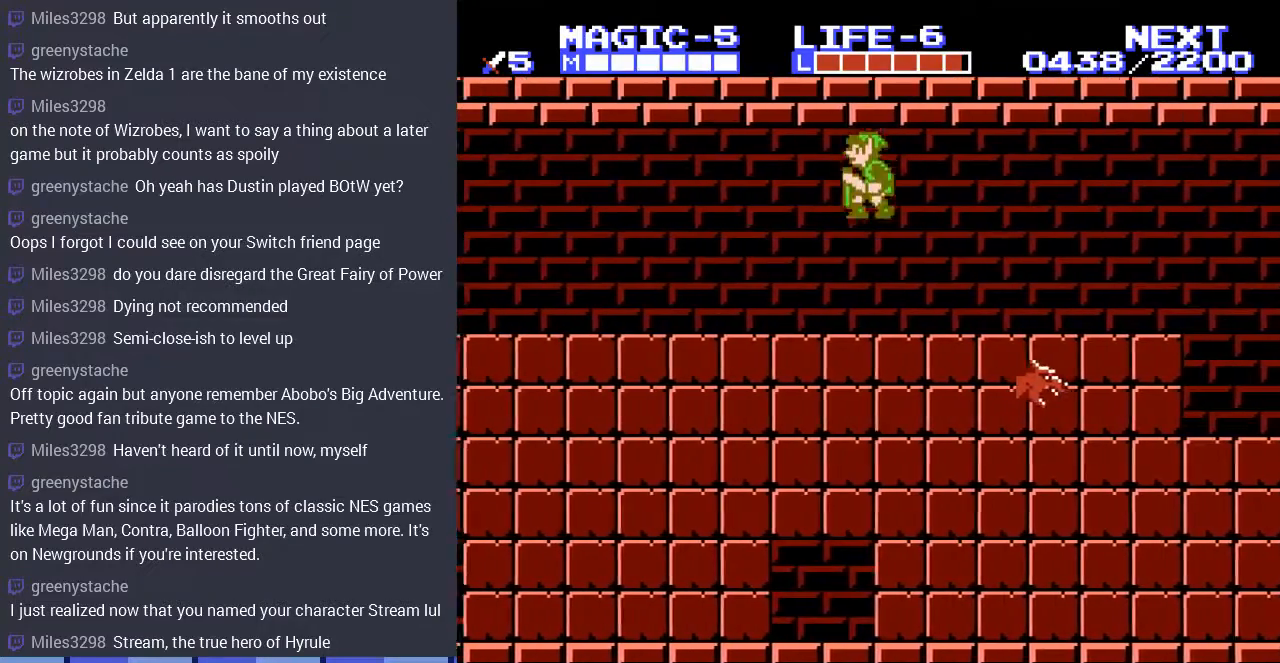
{"buttons": ["A", "DPAD_LEFT"], "events": [[433, "A", "down"]]}
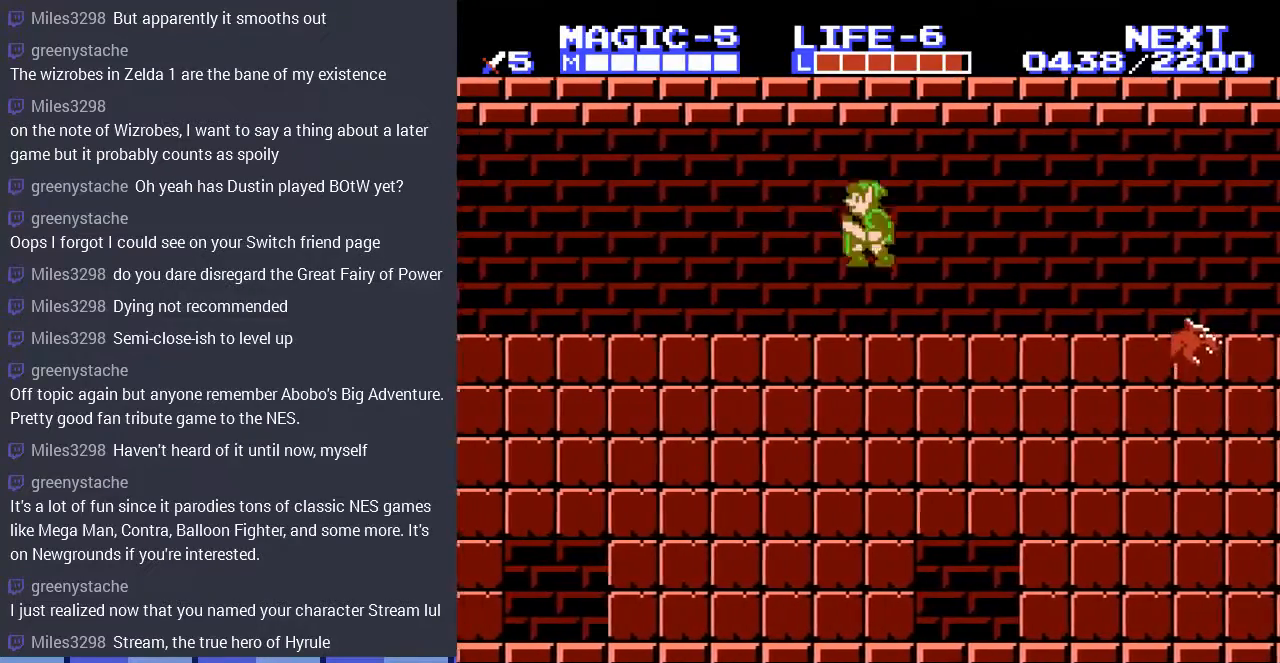
{"buttons": ["DPAD_LEFT"], "events": [[133, "A", "up"]]}
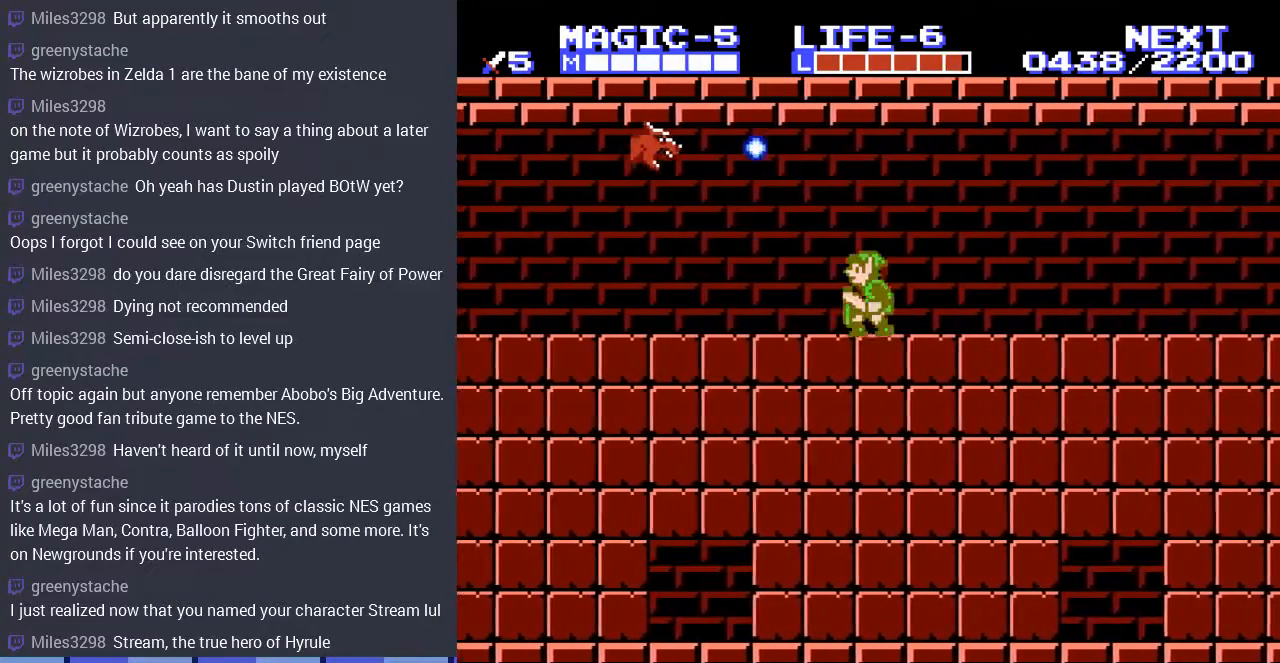
{"buttons": ["DPAD_LEFT"], "events": []}
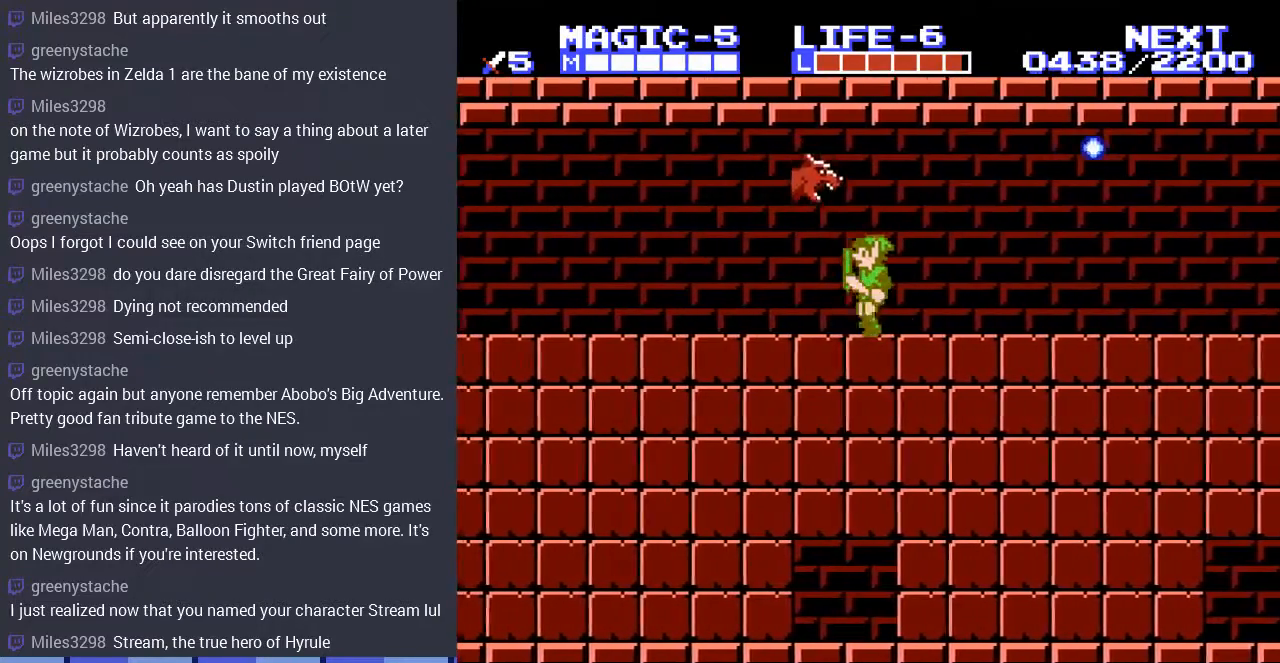
{"buttons": ["DPAD_LEFT"], "events": []}
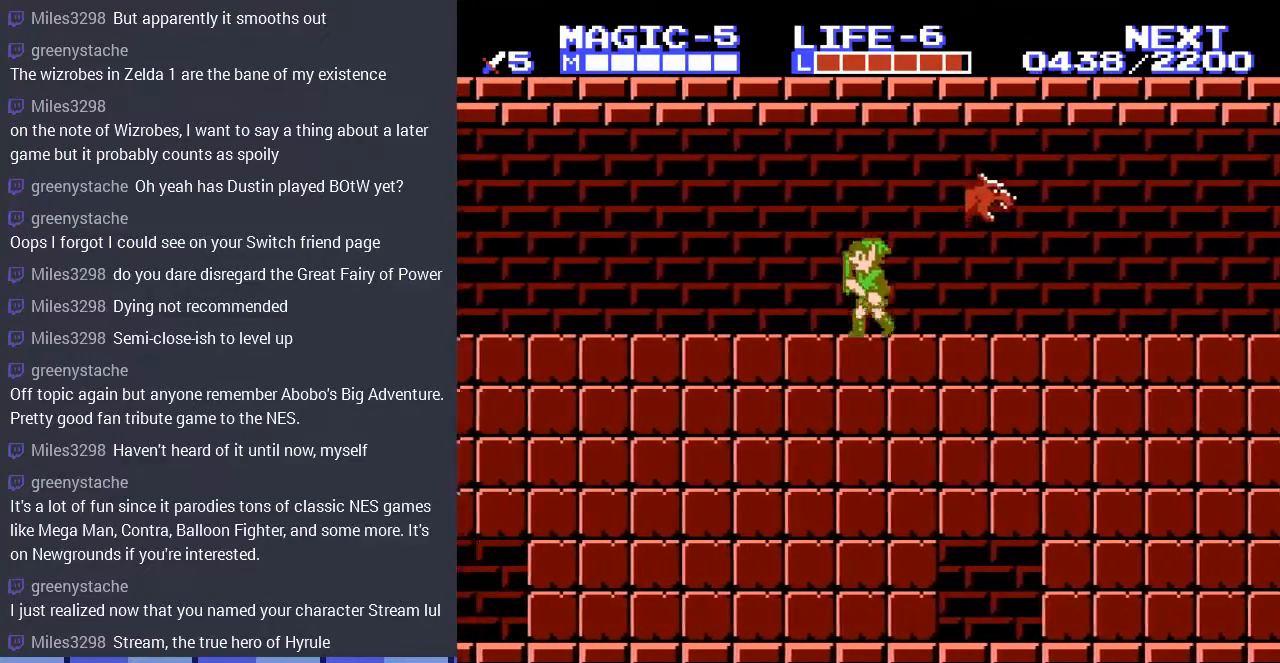
{"buttons": ["DPAD_LEFT"], "events": []}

------------------------------------

*YOUR INSTRUCTIONS*
Output all the entries exactly, minus any pictures.

*RESULT*
{"buttons": ["A", "DPAD_LEFT"], "events": [[433, "A", "down"]]}
{"buttons": ["DPAD_LEFT"], "events": [[133, "A", "up"]]}
{"buttons": ["DPAD_LEFT"], "events": []}
{"buttons": ["DPAD_LEFT"], "events": []}
{"buttons": ["DPAD_LEFT"], "events": []}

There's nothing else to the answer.